| Assignment |
Could you give the data that follows again exactly, without its pictures?

┌──

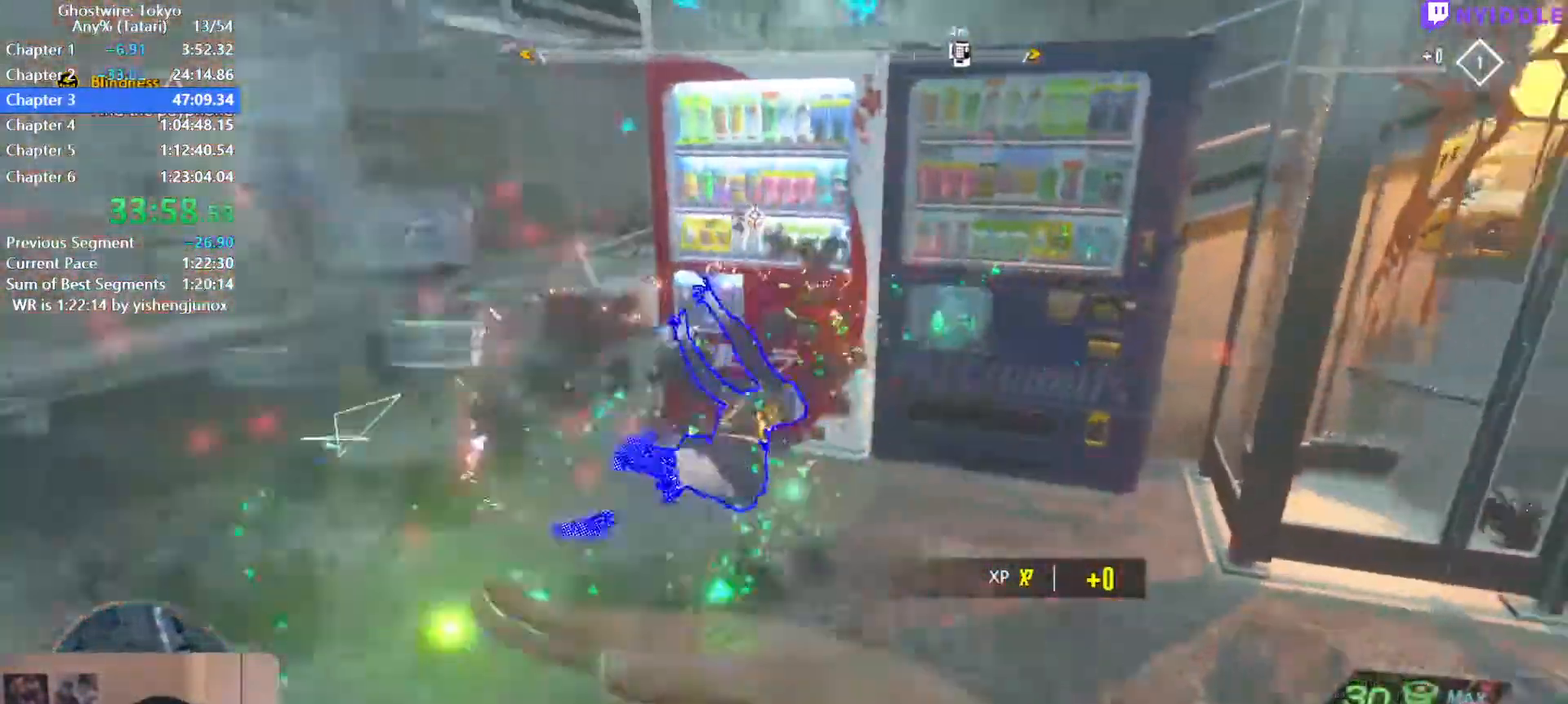
{"keys": ["shift", "w"], "mouse": [], "events": [[200, "d", "up"], [384, "f", "down"], [434, "f", "up"]]}
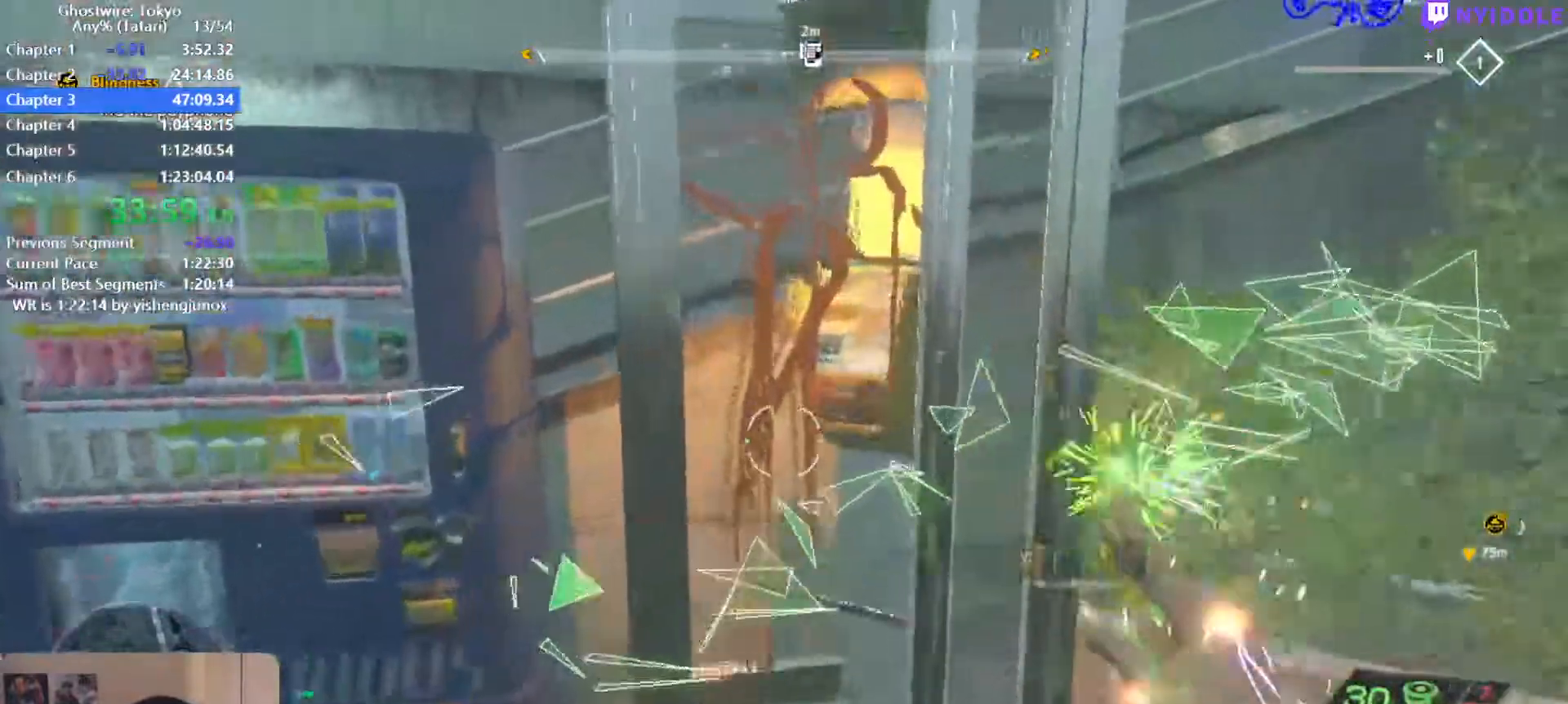
{"keys": [], "mouse": [], "events": [[17, "f", "down"], [67, "shift", "up"], [117, "f", "up"], [117, "w", "up"], [167, "f", "down"], [200, "f", "up"], [300, "f", "down"], [350, "f", "up"], [450, "f", "down"], [484, "f", "up"]]}
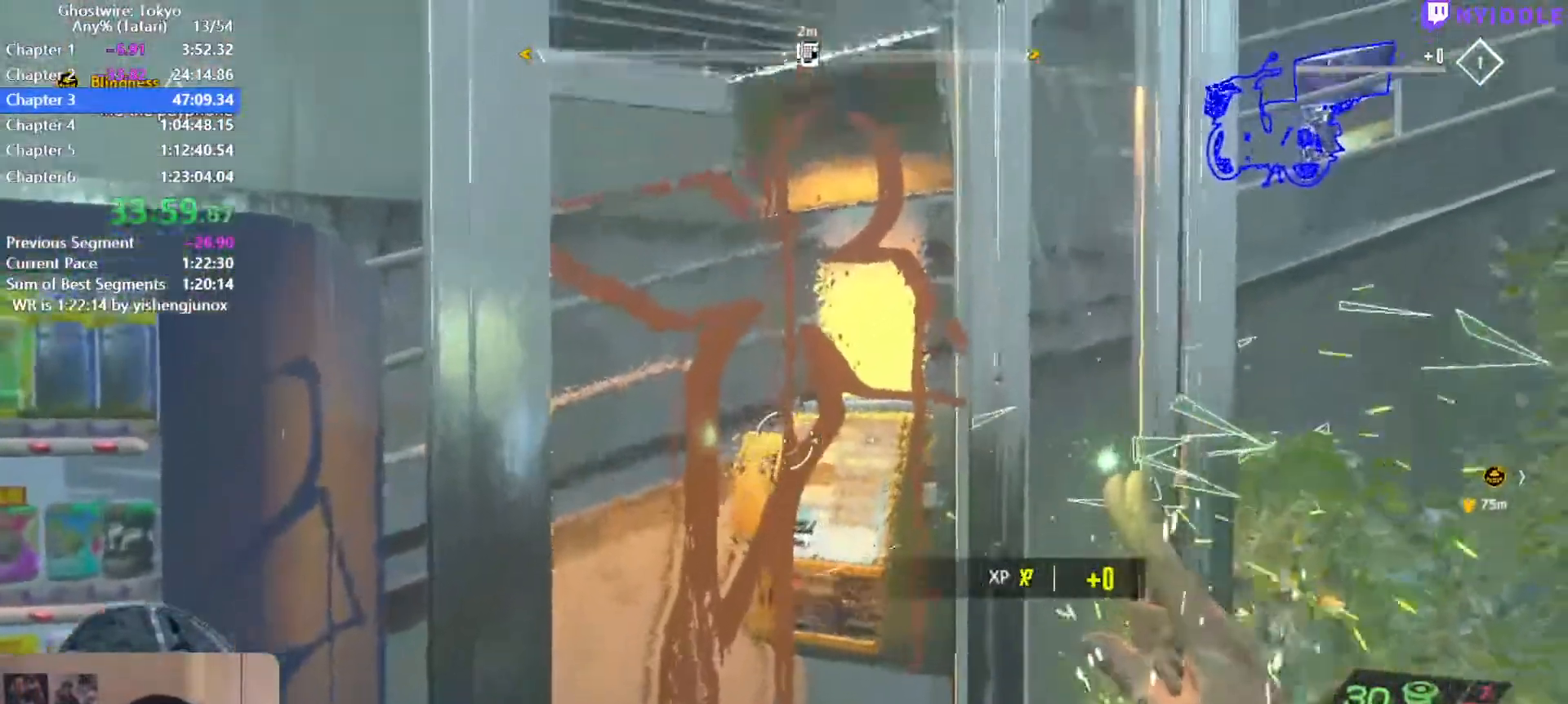
{"keys": [], "mouse": [], "events": [[134, "f", "down"], [184, "f", "up"], [267, "f", "down"], [317, "f", "up"], [417, "f", "down"], [450, "f", "up"]]}
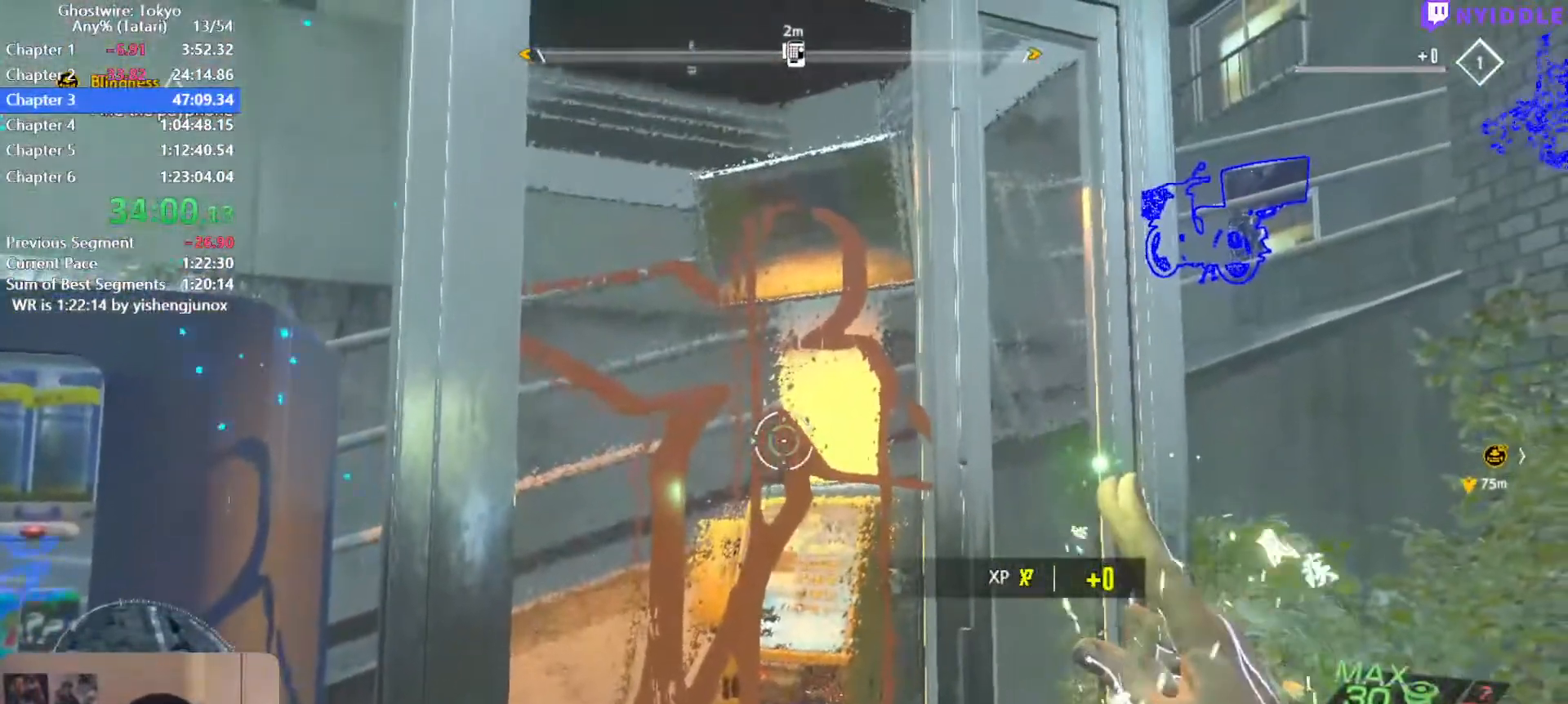
{"keys": [], "mouse": [], "events": [[100, "f", "down"], [150, "f", "up"], [234, "f", "down"], [334, "f", "up"], [384, "f", "down"], [484, "f", "up"]]}
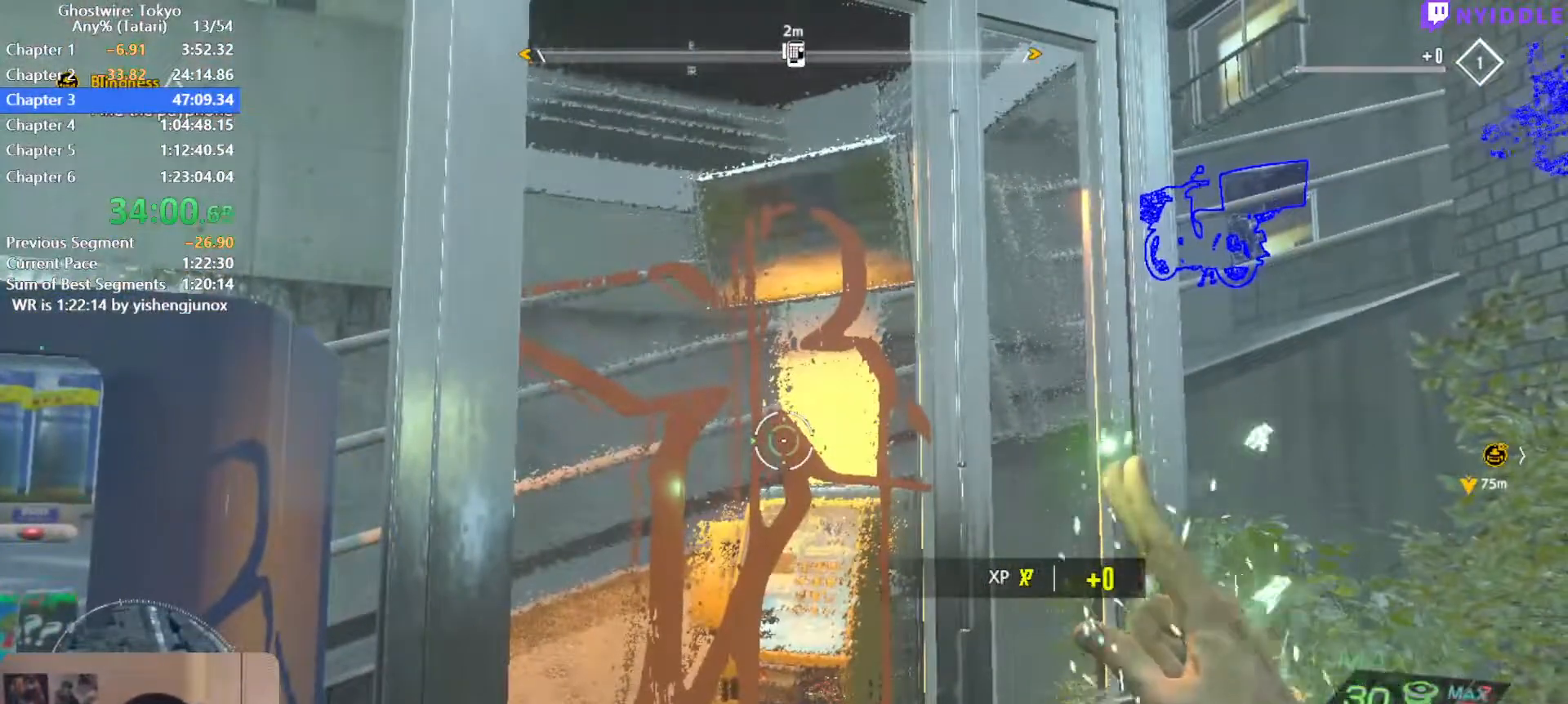
{"keys": [], "mouse": [], "events": [[67, "f", "down"], [117, "f", "up"], [217, "f", "down"], [217, "w", "down"], [300, "f", "up"], [400, "f", "down"], [400, "w", "up"], [450, "f", "up"]]}
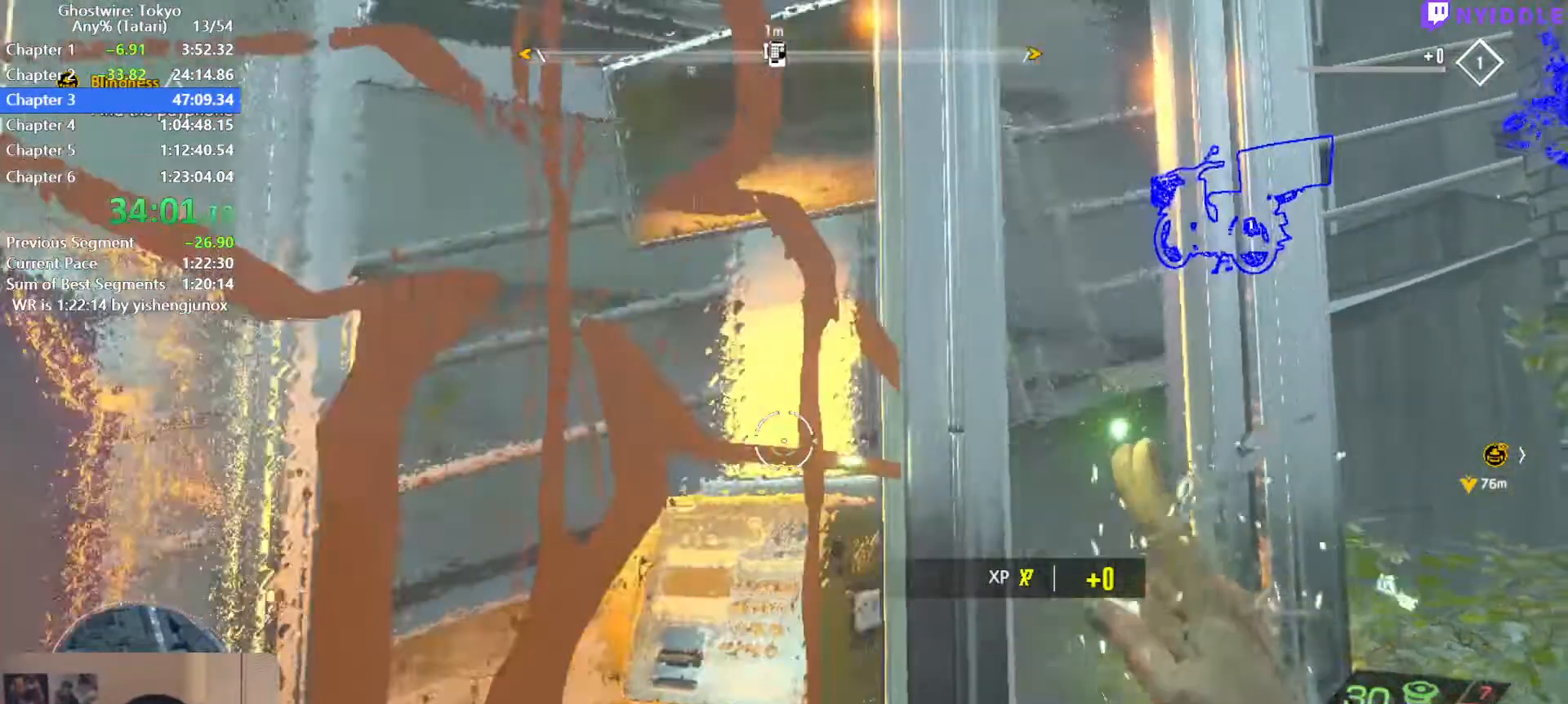
{"keys": ["f"], "mouse": [], "events": [[34, "f", "down"], [134, "f", "up"], [134, "s", "down"], [184, "f", "down"], [234, "s", "up"], [267, "f", "up"], [367, "f", "down"], [417, "f", "up"], [500, "f", "down"]]}
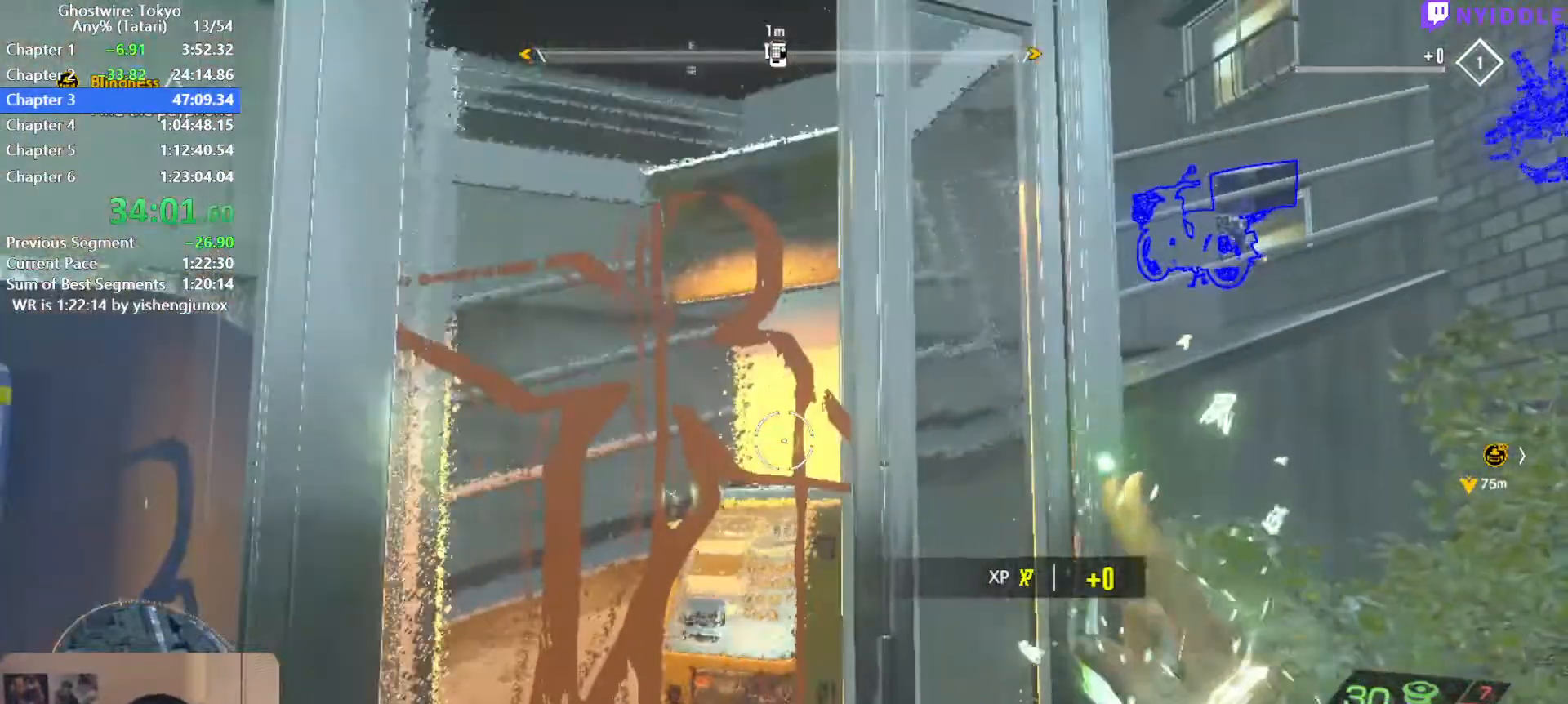
{"keys": ["f"], "mouse": [], "events": [[50, "f", "up"], [150, "f", "down"], [234, "f", "up"], [334, "f", "down"], [334, "w", "down"], [384, "f", "up"], [384, "w", "up"], [467, "f", "down"]]}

└──

| Answer space |
{"keys": ["shift", "w"], "mouse": [], "events": [[200, "d", "up"], [384, "f", "down"], [434, "f", "up"]]}
{"keys": [], "mouse": [], "events": [[17, "f", "down"], [67, "shift", "up"], [117, "f", "up"], [117, "w", "up"], [167, "f", "down"], [200, "f", "up"], [300, "f", "down"], [350, "f", "up"], [450, "f", "down"], [484, "f", "up"]]}
{"keys": [], "mouse": [], "events": [[134, "f", "down"], [184, "f", "up"], [267, "f", "down"], [317, "f", "up"], [417, "f", "down"], [450, "f", "up"]]}
{"keys": [], "mouse": [], "events": [[100, "f", "down"], [150, "f", "up"], [234, "f", "down"], [334, "f", "up"], [384, "f", "down"], [484, "f", "up"]]}
{"keys": [], "mouse": [], "events": [[67, "f", "down"], [117, "f", "up"], [217, "f", "down"], [217, "w", "down"], [300, "f", "up"], [400, "f", "down"], [400, "w", "up"], [450, "f", "up"]]}
{"keys": ["f"], "mouse": [], "events": [[34, "f", "down"], [134, "f", "up"], [134, "s", "down"], [184, "f", "down"], [234, "s", "up"], [267, "f", "up"], [367, "f", "down"], [417, "f", "up"], [500, "f", "down"]]}
{"keys": ["f"], "mouse": [], "events": [[50, "f", "up"], [150, "f", "down"], [234, "f", "up"], [334, "f", "down"], [334, "w", "down"], [384, "f", "up"], [384, "w", "up"], [467, "f", "down"]]}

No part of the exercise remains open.